Radny pyta o ankietę w sprawie trawy
RYDUŁTOWY Od jakiegoś czasu mieszkańcy sami muszą wozić odpady zielone do tzw. PSZOK-u. Nie wszystkim się to podoba. Są i tacy, którzy woleliby więcej płacić za śmieci, byle firma odbierała odpady zielone spod ich domostw.
Z tego powodu radny Wojciech Koźlik złożył interpelację. Dopytywał między innymi o możliwość różnicowanie stawek za wywóz śmieci dla mieszkańców osiedli i domów jednorodzinnych.
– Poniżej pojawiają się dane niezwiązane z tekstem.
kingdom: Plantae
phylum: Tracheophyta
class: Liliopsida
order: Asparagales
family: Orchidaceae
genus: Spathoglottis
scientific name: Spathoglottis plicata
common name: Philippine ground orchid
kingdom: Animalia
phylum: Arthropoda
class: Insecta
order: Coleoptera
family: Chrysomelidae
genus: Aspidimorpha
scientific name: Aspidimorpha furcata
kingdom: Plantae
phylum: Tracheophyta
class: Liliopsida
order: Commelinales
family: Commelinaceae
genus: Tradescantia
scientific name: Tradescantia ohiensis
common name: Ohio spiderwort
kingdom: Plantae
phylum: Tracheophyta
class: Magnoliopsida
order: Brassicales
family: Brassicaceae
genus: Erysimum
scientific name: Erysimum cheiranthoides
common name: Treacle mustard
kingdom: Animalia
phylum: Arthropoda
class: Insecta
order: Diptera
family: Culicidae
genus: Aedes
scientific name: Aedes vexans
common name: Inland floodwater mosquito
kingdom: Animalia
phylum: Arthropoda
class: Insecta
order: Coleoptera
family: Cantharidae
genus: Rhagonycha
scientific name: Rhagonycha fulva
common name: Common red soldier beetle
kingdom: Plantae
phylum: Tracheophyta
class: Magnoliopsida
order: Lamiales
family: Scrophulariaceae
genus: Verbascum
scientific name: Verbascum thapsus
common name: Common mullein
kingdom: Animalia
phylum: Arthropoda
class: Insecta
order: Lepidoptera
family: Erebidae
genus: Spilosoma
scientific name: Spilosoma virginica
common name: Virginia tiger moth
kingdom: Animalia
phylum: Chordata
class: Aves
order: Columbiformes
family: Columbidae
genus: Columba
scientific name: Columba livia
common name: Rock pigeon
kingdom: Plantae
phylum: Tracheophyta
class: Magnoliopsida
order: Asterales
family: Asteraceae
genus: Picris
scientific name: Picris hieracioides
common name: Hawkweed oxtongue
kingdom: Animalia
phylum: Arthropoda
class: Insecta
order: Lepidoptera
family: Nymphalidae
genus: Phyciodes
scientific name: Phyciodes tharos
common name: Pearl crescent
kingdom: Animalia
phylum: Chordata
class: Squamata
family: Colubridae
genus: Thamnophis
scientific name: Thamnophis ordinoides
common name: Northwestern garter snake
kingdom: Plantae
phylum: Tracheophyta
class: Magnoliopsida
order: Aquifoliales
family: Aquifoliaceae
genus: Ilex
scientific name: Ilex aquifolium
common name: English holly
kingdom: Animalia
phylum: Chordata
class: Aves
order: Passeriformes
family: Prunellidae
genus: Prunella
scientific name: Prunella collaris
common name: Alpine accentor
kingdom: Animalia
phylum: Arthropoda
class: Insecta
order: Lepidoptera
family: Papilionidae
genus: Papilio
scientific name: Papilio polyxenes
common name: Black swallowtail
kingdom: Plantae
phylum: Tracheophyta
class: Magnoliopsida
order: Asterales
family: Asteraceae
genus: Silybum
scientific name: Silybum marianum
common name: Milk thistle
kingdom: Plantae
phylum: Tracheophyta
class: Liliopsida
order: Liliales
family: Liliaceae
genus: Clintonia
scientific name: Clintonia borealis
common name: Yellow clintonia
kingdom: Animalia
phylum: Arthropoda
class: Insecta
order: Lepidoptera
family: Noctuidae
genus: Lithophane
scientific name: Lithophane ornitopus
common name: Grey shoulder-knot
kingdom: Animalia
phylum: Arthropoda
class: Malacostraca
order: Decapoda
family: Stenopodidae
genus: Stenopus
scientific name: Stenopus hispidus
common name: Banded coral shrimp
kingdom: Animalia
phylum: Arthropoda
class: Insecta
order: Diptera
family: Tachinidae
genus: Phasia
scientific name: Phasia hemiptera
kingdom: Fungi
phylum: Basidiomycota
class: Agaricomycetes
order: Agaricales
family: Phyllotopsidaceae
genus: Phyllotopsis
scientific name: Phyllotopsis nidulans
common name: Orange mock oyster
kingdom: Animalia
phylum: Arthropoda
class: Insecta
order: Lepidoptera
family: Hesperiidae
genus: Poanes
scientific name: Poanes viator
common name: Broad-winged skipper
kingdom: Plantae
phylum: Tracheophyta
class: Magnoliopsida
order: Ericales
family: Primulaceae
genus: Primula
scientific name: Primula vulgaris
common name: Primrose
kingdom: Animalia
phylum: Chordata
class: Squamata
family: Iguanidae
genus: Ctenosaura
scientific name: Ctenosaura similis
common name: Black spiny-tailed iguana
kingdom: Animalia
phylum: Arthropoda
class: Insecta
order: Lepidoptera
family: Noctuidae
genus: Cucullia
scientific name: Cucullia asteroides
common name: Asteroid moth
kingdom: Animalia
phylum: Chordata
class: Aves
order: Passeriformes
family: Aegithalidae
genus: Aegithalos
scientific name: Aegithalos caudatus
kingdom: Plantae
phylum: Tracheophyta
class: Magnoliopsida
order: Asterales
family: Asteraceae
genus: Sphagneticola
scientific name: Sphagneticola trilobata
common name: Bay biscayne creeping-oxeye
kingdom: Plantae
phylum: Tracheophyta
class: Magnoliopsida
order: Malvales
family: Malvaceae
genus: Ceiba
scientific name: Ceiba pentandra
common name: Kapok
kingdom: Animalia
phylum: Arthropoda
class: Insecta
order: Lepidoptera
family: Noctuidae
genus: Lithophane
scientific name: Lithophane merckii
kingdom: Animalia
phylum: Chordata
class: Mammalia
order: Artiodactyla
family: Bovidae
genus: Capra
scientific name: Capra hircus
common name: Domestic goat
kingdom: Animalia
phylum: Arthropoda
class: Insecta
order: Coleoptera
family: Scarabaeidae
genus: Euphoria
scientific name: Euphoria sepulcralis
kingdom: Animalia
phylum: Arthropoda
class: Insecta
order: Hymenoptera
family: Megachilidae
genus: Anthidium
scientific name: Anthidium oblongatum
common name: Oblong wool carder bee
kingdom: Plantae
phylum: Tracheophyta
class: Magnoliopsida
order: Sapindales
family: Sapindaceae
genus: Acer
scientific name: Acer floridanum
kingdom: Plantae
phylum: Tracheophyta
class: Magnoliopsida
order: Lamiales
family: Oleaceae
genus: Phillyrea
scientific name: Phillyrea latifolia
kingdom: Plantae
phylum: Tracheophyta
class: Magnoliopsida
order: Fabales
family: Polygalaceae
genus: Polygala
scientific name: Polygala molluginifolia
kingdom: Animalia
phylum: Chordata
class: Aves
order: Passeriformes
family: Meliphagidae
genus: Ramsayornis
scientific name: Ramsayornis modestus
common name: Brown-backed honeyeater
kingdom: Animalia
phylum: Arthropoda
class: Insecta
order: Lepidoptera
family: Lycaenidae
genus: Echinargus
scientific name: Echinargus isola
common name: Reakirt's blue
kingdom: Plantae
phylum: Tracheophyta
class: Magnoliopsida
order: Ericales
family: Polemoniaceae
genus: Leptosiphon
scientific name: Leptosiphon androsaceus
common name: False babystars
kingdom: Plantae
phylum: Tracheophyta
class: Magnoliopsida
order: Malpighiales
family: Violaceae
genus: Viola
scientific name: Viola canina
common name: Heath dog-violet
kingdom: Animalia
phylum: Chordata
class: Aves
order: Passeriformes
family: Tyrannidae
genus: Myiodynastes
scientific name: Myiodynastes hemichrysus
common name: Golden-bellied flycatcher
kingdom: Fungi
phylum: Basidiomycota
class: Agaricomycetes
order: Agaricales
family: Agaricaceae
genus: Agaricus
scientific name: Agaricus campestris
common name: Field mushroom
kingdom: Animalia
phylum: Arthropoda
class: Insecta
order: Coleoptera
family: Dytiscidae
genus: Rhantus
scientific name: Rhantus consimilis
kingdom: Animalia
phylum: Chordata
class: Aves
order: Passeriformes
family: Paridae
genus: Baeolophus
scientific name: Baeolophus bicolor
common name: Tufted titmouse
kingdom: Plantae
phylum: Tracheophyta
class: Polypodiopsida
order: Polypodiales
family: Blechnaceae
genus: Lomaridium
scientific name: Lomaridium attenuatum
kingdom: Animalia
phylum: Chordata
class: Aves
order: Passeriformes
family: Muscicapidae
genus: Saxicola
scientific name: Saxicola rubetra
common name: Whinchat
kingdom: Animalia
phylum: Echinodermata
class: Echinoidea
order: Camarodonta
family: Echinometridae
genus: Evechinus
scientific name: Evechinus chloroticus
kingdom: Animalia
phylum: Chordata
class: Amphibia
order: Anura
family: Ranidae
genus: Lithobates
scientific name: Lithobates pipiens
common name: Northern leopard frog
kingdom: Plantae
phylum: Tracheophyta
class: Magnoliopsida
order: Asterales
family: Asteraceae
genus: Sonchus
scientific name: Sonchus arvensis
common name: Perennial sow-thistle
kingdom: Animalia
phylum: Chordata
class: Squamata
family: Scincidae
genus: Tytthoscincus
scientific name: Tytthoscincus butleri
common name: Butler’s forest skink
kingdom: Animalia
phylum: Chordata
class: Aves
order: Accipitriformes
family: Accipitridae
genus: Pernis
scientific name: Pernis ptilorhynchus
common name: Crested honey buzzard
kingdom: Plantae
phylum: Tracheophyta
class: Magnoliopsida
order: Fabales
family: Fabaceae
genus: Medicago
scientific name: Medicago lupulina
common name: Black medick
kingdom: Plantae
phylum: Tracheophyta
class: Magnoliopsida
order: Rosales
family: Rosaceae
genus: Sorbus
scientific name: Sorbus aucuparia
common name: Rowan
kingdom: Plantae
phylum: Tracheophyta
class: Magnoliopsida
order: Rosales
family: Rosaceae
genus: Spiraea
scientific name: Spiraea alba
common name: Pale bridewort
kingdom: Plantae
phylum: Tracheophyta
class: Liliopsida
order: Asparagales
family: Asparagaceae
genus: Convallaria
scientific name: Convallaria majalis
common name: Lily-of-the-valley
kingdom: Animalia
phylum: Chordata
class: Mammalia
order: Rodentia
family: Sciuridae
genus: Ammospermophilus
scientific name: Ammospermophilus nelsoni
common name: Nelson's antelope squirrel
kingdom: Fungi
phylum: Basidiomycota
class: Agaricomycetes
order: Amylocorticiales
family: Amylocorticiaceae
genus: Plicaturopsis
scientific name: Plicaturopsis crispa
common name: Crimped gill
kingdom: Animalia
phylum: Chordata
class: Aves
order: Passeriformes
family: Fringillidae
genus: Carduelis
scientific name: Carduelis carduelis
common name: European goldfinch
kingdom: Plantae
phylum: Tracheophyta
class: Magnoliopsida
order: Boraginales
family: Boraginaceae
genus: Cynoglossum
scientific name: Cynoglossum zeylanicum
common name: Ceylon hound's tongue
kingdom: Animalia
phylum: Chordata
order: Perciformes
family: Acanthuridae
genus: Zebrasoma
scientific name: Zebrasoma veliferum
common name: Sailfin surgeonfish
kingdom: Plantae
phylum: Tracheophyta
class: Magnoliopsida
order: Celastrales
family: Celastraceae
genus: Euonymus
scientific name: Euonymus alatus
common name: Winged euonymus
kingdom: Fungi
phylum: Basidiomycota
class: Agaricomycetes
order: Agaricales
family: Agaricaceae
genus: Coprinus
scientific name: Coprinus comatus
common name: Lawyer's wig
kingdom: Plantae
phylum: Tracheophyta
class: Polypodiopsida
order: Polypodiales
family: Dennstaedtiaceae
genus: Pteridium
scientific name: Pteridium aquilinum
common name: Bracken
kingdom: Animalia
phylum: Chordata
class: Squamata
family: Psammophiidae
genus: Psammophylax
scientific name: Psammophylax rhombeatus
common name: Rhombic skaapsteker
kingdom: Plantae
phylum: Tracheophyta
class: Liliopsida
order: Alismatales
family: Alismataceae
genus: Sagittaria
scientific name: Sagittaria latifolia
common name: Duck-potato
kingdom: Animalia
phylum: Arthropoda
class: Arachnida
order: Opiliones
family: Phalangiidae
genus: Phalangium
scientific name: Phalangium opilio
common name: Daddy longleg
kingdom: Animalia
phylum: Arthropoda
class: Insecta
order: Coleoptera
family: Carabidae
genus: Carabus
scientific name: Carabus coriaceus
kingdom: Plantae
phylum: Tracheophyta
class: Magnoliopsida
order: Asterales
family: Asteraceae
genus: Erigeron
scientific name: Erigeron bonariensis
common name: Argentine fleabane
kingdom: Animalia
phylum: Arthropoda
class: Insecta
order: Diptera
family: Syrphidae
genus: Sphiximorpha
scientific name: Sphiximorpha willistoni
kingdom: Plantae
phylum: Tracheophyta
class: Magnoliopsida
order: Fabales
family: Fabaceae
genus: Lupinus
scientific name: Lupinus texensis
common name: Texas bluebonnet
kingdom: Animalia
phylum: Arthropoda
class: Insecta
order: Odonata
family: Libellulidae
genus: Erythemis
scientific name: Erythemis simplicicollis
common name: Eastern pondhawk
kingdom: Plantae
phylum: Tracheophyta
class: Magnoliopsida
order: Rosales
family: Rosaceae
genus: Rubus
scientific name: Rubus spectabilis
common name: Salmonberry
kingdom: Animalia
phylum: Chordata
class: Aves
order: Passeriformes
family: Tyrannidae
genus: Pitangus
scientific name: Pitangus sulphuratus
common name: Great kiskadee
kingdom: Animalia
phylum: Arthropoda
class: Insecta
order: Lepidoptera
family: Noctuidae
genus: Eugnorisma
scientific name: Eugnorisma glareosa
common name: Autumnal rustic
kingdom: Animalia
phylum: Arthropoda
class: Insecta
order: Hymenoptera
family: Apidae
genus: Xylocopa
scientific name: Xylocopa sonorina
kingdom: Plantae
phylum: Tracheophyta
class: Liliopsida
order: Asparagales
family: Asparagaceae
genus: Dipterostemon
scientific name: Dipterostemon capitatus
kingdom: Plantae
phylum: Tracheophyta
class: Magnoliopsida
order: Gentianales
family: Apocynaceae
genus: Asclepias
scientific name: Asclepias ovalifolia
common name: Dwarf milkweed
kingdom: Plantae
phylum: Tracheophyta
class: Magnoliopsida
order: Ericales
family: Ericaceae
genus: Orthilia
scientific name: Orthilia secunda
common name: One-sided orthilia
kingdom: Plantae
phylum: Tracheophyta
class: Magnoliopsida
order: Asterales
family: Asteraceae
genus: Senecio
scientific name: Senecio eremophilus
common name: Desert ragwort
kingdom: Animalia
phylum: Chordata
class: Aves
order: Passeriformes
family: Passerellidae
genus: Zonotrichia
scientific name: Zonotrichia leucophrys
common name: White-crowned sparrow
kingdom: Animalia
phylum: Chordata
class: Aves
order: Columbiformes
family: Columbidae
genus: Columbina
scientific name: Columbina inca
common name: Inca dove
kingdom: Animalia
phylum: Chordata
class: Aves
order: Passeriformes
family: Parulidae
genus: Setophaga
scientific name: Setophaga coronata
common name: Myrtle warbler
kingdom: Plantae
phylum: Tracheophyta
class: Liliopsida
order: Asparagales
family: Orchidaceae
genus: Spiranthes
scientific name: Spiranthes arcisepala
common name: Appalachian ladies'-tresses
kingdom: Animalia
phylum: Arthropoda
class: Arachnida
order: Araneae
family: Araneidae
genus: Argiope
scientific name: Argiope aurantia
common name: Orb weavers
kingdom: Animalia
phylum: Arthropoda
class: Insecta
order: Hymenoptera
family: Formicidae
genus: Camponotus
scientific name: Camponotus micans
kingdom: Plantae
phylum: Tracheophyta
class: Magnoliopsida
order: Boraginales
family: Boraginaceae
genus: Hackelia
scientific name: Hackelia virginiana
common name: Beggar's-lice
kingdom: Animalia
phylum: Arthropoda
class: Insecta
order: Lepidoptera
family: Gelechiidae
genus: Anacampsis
Oczywiście w ramach kolejnego przetargu na wywóz śmieci.
Ankieta
Żeby nie „uszczęśliwiać” mieszkańców na siłę, radny Koźlik zapytał też o możliwość przeprowadzenia ankiety wśród mieszkańców domków. Żeby to większość mieszkańców mogła zadecydować, czy chcą płacić więcej i mieć odbieraną trawę i liście, czy nie chcą kolejnej zmiany.
W innych gminach drożej
Miasto podaje, że istnieje możliwość zróżnicowania stawek opłaty za gospodarowanie odpadami komunalnymi według rodzaju zabudowy. Nie istnieje jednak możliwość zróżnicowania stawki dla mieszkańców w zabudowie jednorodzinnej w zależności od rodzaju świadczonej usługi. Zdaniem miasta trudno jest jednak oszacować wysokość stawki, gdyby to firma odbierała odpady zielone spod posesji. Zależy to od wielu czynników. - Należy zaznaczyć, iż nie wszyscy właściciele nieruchomości w zabudowie jednorodzinnej wytwarzają odpady zielone czy też są bezpośrednio zainteresowani ich wywozem, gdyż mają kompostowniki - brzmi fragment odpowiedzi ze strony miasta. W gminach, które wprowadziły odbiór odpadów zielonych spod posesji, stawki uległy znacznemu podwyższeniu.
Firma z zewnątrz
Co do ankiety - byłaby taka możliwość, ale ankietę musiałaby przeprowadzić firma zewnętrzna. Z kolei wyniki ankiety zamieszczonej na stronie miasta nie dałyby pełnego obrazu przedstawiającego stanowisko mieszkańców. Nie ma więc jeszcze żadnej decyzji w tej sprawie.